CONTRARY to TS Eliot's famous pronouncement, the "cruellest month" is in fact January.

It's cold, dark and wet most of the time, everyone's skint and exhausted after the punishing excesses of Christmas/Hogmanay, and there's generally some nasty virus doing the rounds. Be thankful then the RSNO is on hand to cheer us up with their annual Viennese New Year extravaganza, showcasing a generous selection of cast-iron favourites guaranteed to raise the spirits.

The music of Johann Strauss II featured heavily, of course, opening proceedings with the Overture to Die Fledermaus and bringing them to a close, inevitably, with On The Beautiful Blue Danube. In between were plenty of other perennials broadly appropriate to the Viennese theme, exceptions being the overly trite Blue Tango by Leroy Anderson, and Bach's Air On A G String, which suffered in the bone-dry acoustic.

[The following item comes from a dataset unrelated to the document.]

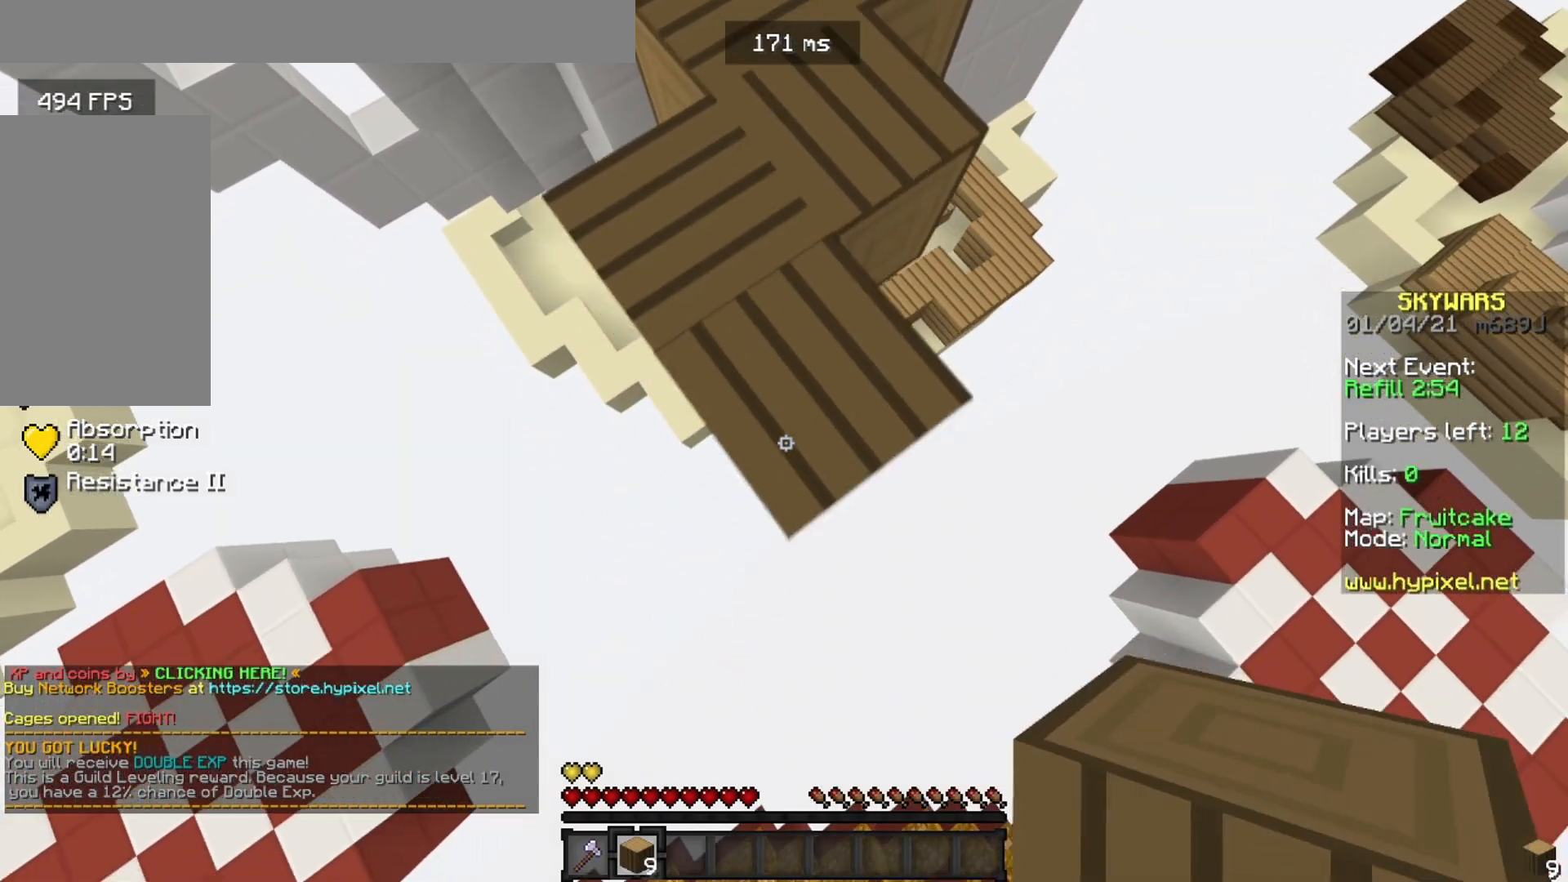
{"keys": ["s"], "mouse": ["right"], "events": [[66, "mouse_right", "down"]]}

Conductor/compere James Clark acquitted himself gamely enough, even if there were times (aside from the deliberate tomfoolery of the Pizzicato Polka) when he didn't quite manage to unify the musicians. Solo soprano Elin Pritchard sashayed through her Strauss and Lehar offerings with plenty of winsome vivacity, despite occasional lapses in cohesion between her and the ensemble. The orchestra generally worked hard to inject the necessary zest into such familiar repertoire, although (perhaps due to some residual jet-lag from their recent tour to China), energy levels seemed to flag a little as the evening wore on.

This said, the enthusiastic response from a packed Carnegie Hall would certainly suggest the RSNO had succeeded in dispelling the January blues.